▶ _Your goal_
The pictures do not go in the copy. Reproduce the rest of the entries exactly.

(Change detection outputs)
....................

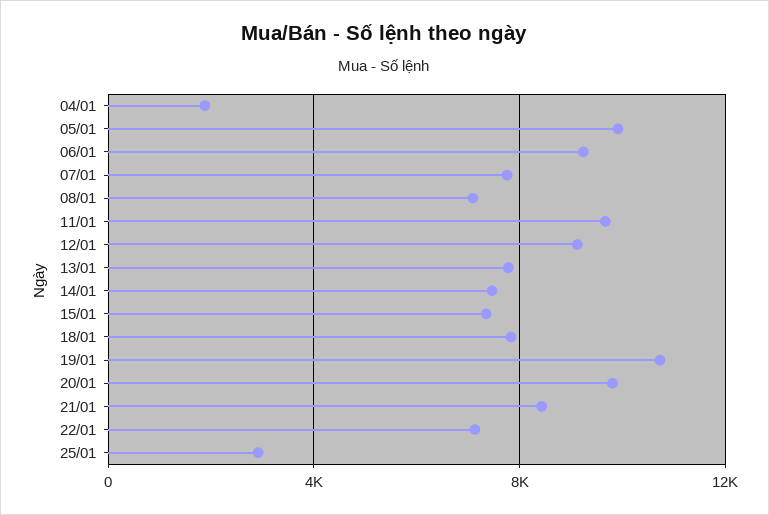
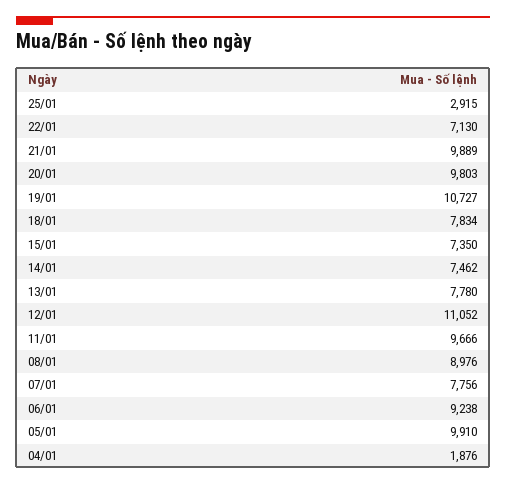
  {
    "04/01": 1876,
    "05/01": 9910,
    "06/01": 9238,
    "07/01": 7756,
-   "08/01": 7000,
+   "08/01": 8976,
    "11/01": 9666,
-   "12/01": 9000,
+   "12/01": 11052,
    "13/01": 7780,
    "14/01": 7462,
    "15/01": 7350,
    "18/01": 7834,
    "19/01": 10727,
    "20/01": 9803,
-   "21/01": 8500,
+   "21/01": 9889,
    "22/01": 7130,
    "25/01": 2915
  }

....................

▶ _Solution to this task_
  {
    "04/01": 1876,
    "05/01": 9910,
    "06/01": 9238,
    "07/01": 7756,
-   "08/01": 7000,
+   "08/01": 8976,
    "11/01": 9666,
-   "12/01": 9000,
+   "12/01": 11052,
    "13/01": 7780,
    "14/01": 7462,
    "15/01": 7350,
    "18/01": 7834,
    "19/01": 10727,
    "20/01": 9803,
-   "21/01": 8500,
+   "21/01": 9889,
    "22/01": 7130,
    "25/01": 2915
  }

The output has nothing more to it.